(DATA EXCERPTS Opens)
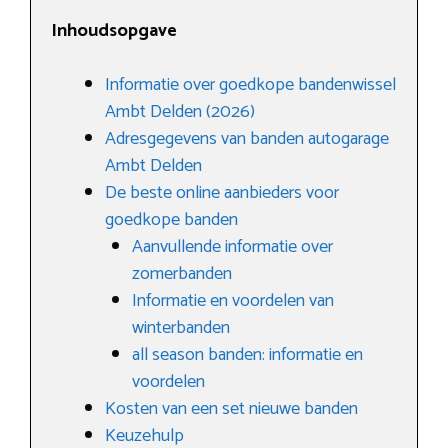
Inhoudsopgave
Informatie over goedkope bandenwissel
Ambt Delden (2026)
Adresgegevens van banden autogarage
Ambt Delden
De beste online aanbieders voor
goedkope banden
Aanvullende informatie over
zomerbanden
Informatie en voordelen van
winterbanden
all season banden: informatie en
voordelen
Kosten van een set nieuwe banden
Keuzehulp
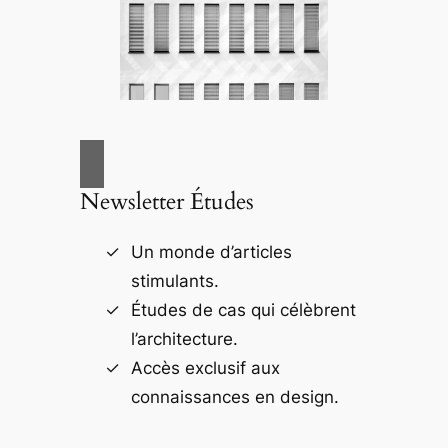
Newsletter Études
Un monde d’articles
stimulants.
Études de cas qui célèbrent
l’architecture.
Accès exclusif aux
connaissances en design.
(DATA EXCERPTS Closes)
Locate each line in the rows above that contains the word "goedkope" and copy those lines out.

Informatie over goedkope bandenwissel
goedkope banden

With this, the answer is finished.